> **PROBLEM REQUIREMENTS**
Find each line below containing the word "jest" and copy it.
*** Begin section ***
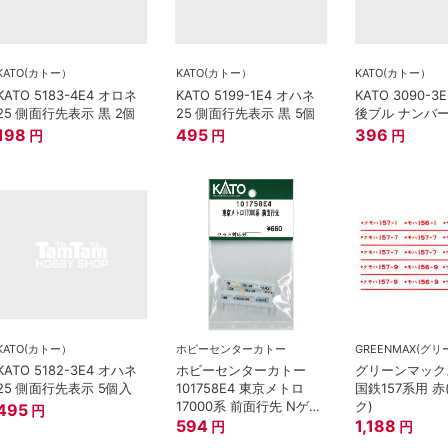
KATO(カトー）
KATO(カトー）
KATO(カトー）
KATO 5183-4E4 オロネ
KATO 5199-1E4 オハネ
KATO 3090-3E
25 側面行先表示 黒 2個
25 側面行先表示 黒 5個
後ブル ナンバー
198
495
396
円
円
円
KATO(カトー）
ホビーセンターカトー
KATO 5182-3E4 オハネ
ホビーセンターカトー
グリーンマックス
25 側面行先表示 5個入
101758E4 東京メトロ
国鉄157系用 
17000系 前面行先 Nゲー
ク)
495
円
ジ
594
1,188
円
円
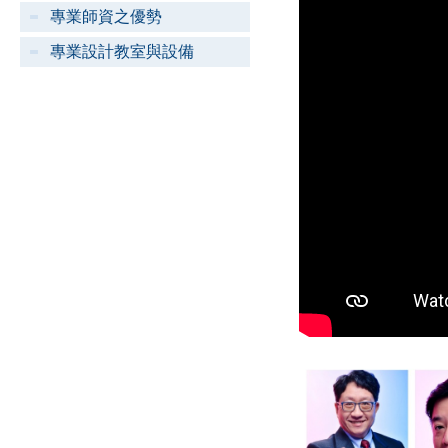
專業師資之優勢
專業設計教室與設備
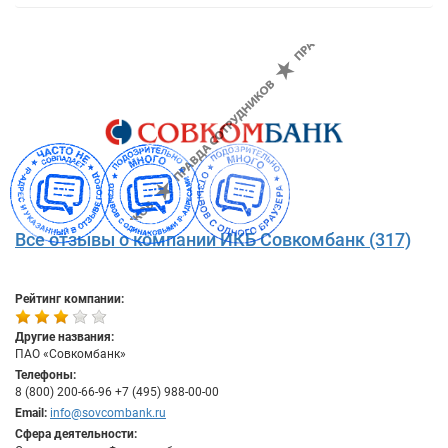
Все отзывы о компании ИКБ Совкомбанк (317)
Рейтинг компании:
Другие названия:
ПАО «Совкомбанк»
Телефоны:
8 (800) 200-66-96 +7 (495) 988-00-00
Email:
info@sovcombank.ru
Сфера деятельности:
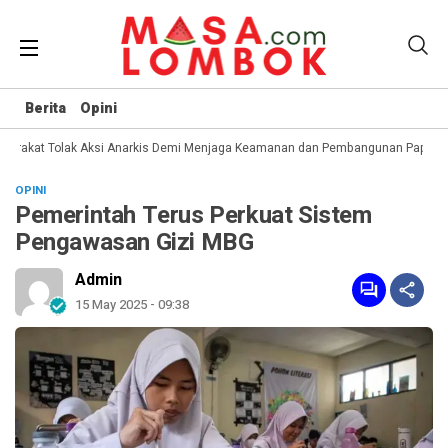
Berita
Opini
rakat Tolak Aksi Anarkis Demi Menjaga Keamanan dan Pembangunan Papua
OPINI
Pemerintah Terus Perkuat Sistem
Pengawasan Gizi MBG
Admin
15 May 2025 - 09:38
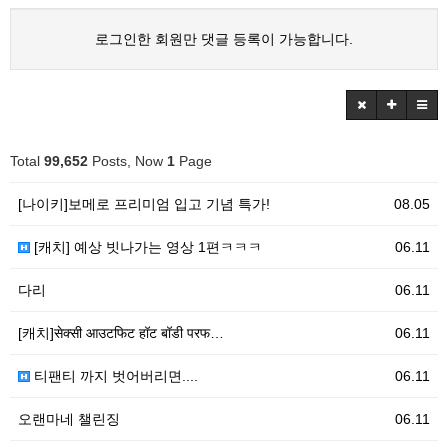
로그인한 회원만 댓글 등록이 가능합니다.
Total
99,652
Posts, Now
1
Page
[나이키]보메로 프리미엄 입고 기념 특가!
08.05
[캐치] 예상 빗나가는 영상 1편ㅋㅋㅋ
06.11
다리
06.11
[캐치]सेक्सी आउटफिट हॉट बॉडी परफ…
06.11
티팬티 까지 벗어버리면....
06.11
오랜마네 챌린징
06.11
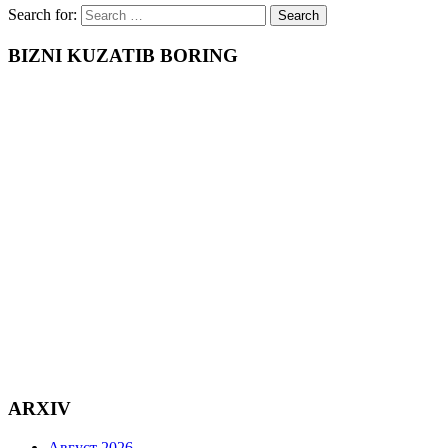
Search for:
BIZNI KUZATIB BORING
ARXIV
Август 2026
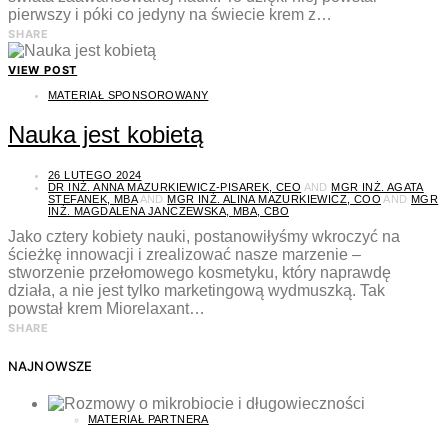
pierwszy i póki co jedyny na świecie krem z…
SHARE
VIEW POST
MATERIAŁ SPONSOROWANY
Nauka jest kobietą
26 LUTEGO 2024
DR INŻ. ANNA MAZURKIEWICZ-PISAREK, CEO
AND
MGR INŻ. AGATA
STEFANEK, MBA
AND
MGR INŻ. ALINA MAZURKIEWICZ, COO
AND
MGR
INŻ. MAGDALENA JANCZEWSKA, MBA, CBO
Jako cztery kobiety nauki, postanowiłyśmy wkroczyć na
ścieżkę innowacji i zrealizować nasze marzenie –
stworzenie przełomowego kosmetyku, który naprawdę
działa, a nie jest tylko marketingową wydmuszką. Tak
powstał krem Miorelaxant…
SHARE
NAJNOWSZE
MATERIAŁ PARTNERA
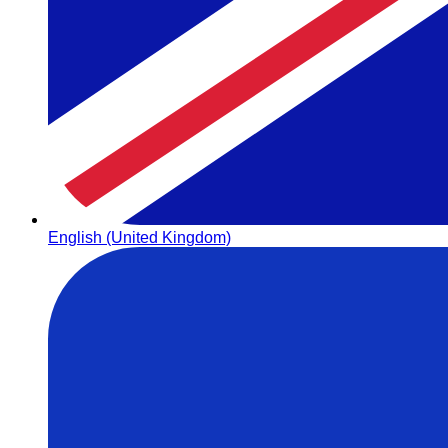
English (United Kingdom)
*** End section ***
> **ANSWER SPACE**
Nauka jest kobietą
działa, a nie jest tylko marketingową wydmuszką. Tak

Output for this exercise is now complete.